* **TASK DATA**:
-=-=-=-=-

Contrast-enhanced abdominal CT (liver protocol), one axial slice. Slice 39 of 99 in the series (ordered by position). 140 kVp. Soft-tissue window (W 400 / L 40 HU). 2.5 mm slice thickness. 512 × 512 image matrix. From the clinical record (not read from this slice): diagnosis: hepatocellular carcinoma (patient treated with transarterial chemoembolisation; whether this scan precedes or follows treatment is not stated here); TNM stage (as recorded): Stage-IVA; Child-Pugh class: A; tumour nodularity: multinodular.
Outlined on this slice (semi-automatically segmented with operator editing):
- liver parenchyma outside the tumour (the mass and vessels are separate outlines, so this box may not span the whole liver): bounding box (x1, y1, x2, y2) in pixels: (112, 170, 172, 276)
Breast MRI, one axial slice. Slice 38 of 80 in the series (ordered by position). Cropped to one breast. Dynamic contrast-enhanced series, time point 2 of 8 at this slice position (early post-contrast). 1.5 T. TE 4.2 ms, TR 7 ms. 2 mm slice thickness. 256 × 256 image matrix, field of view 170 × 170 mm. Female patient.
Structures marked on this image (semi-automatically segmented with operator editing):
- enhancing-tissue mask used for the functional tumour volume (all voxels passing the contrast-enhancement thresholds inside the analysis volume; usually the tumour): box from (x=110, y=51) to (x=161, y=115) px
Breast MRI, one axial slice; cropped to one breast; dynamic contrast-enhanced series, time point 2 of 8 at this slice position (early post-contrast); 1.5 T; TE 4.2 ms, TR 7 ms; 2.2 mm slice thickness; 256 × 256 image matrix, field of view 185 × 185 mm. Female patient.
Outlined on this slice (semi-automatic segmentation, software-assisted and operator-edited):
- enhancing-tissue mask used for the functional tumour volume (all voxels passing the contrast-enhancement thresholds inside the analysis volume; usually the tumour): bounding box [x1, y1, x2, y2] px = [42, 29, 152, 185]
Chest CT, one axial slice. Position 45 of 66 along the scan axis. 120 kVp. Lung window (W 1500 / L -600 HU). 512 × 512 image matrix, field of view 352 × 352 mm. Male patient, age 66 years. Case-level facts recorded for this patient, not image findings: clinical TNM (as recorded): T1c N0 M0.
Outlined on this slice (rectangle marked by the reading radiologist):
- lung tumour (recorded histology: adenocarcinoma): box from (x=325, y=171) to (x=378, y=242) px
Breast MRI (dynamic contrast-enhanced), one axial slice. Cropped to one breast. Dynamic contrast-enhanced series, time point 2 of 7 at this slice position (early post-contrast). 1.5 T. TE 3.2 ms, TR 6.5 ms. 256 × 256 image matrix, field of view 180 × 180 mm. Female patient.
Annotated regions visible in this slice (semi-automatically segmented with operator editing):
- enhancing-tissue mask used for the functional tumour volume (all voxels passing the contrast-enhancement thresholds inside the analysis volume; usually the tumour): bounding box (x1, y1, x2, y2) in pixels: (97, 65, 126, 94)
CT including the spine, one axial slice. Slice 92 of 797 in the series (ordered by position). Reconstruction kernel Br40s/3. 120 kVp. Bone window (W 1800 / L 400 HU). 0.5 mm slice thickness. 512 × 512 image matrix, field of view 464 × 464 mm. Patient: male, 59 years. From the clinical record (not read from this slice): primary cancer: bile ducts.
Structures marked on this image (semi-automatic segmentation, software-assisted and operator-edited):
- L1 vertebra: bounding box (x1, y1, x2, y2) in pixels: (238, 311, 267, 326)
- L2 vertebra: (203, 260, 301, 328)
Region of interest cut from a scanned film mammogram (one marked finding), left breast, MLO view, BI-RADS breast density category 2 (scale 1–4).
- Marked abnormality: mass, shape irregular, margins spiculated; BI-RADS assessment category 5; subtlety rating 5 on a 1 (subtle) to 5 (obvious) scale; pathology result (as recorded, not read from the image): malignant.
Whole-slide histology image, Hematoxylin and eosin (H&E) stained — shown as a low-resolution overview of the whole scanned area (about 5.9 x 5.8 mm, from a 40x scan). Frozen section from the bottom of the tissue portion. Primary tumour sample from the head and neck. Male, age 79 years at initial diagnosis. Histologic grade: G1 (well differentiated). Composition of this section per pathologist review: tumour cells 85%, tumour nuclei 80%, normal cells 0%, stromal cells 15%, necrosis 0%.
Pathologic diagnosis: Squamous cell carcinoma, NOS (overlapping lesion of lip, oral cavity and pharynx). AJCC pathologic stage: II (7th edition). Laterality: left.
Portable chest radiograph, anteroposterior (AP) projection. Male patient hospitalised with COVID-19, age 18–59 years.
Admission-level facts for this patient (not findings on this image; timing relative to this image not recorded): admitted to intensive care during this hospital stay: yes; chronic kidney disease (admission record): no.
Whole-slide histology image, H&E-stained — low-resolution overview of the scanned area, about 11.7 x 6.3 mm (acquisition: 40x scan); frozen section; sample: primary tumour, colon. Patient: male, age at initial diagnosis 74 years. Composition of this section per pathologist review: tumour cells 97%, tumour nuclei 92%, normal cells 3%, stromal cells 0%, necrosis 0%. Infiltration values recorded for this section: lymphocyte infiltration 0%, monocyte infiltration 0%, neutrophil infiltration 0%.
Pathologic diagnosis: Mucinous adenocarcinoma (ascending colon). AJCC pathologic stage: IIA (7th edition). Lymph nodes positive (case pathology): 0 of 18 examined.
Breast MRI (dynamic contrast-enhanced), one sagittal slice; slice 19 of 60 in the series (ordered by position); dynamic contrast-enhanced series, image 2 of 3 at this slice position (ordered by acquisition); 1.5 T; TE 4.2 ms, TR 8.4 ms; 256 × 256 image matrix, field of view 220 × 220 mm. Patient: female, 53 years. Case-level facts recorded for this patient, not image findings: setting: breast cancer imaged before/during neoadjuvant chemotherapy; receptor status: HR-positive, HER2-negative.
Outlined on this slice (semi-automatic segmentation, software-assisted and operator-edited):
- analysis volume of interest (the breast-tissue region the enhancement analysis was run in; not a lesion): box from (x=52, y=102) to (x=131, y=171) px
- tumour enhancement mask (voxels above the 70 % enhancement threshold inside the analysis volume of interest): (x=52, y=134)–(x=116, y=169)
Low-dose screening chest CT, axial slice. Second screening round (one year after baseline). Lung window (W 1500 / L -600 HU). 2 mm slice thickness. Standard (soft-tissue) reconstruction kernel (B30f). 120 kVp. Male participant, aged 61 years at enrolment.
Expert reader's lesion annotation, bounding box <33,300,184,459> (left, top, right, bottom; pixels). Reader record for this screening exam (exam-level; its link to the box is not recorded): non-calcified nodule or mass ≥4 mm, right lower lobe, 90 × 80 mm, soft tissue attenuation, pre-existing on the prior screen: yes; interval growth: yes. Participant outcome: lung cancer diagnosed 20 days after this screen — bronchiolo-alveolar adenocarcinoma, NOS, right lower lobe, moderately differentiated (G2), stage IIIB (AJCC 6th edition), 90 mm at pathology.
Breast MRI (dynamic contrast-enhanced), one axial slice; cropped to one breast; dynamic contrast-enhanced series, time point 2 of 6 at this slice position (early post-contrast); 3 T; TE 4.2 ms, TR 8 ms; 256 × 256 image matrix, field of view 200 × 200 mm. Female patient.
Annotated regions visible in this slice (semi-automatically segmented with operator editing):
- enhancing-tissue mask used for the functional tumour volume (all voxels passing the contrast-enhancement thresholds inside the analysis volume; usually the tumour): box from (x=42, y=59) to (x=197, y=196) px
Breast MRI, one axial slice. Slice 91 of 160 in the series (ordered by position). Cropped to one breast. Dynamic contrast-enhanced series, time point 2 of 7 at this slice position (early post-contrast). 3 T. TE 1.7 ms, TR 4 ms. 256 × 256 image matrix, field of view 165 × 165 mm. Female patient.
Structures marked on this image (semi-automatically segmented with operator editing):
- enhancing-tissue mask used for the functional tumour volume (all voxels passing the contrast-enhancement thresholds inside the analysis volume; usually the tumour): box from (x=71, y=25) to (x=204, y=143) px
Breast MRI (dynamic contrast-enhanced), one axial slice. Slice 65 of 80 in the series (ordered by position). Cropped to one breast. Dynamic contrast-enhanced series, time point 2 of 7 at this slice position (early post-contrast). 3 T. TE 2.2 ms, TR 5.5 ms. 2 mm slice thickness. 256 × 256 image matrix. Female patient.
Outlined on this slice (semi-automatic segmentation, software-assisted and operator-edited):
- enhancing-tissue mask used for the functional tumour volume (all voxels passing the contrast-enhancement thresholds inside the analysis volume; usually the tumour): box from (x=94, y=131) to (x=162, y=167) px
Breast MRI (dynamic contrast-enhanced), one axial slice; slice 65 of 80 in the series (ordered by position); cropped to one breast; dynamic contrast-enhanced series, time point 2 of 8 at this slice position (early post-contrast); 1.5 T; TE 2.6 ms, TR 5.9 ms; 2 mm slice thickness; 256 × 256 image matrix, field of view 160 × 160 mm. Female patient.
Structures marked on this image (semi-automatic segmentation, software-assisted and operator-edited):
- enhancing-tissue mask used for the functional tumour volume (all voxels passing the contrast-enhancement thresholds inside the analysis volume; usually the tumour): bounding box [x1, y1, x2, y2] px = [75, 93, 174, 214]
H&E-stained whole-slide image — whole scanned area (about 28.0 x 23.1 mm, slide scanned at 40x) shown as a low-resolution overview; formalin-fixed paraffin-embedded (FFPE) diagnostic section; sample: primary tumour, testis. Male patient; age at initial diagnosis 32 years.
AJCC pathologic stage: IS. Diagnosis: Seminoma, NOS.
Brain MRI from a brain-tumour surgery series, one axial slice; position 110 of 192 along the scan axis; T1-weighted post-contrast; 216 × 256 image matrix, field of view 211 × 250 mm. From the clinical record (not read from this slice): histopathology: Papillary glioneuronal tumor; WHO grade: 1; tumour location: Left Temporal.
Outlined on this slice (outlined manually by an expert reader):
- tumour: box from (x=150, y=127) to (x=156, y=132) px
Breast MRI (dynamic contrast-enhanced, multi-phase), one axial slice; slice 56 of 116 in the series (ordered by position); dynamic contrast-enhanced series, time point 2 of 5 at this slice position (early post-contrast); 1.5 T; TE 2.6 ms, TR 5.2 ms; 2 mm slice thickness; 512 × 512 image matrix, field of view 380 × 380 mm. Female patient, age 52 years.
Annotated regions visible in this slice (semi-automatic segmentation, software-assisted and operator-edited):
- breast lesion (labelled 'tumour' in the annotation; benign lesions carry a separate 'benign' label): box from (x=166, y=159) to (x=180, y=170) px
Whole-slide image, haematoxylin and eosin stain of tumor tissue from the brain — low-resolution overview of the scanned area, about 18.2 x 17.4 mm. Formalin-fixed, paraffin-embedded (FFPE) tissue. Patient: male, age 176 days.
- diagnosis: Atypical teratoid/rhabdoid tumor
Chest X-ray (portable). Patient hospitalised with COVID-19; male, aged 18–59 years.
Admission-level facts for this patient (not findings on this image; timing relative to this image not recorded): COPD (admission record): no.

-=-=-=-=-

* **THE PROBLEM**: In the entries above, please find the line with "Breast MRI (dynamic contrast-enhanced), one axial slice; slice" and the line with "93, 174, 214]", then write out exactly those two lines and every line between them, and nothing more.

* **FINISHED EXERCISE**:
Breast MRI (dynamic contrast-enhanced), one axial slice; slice 65 of 80 in the series (ordered by position); cropped to one breast; dynamic contrast-enhanced series, time point 2 of 8 at this slice position (early post-contrast); 1.5 T; TE 2.6 ms, TR 5.9 ms; 2 mm slice thickness; 256 × 256 image matrix, field of view 160 × 160 mm. Female patient.
Structures marked on this image (semi-automatic segmentation, software-assisted and operator-edited):
- enhancing-tissue mask used for the functional tumour volume (all voxels passing the contrast-enhancement thresholds inside the analysis volume; usually the tumour): bounding box [x1, y1, x2, y2] px = [75, 93, 174, 214]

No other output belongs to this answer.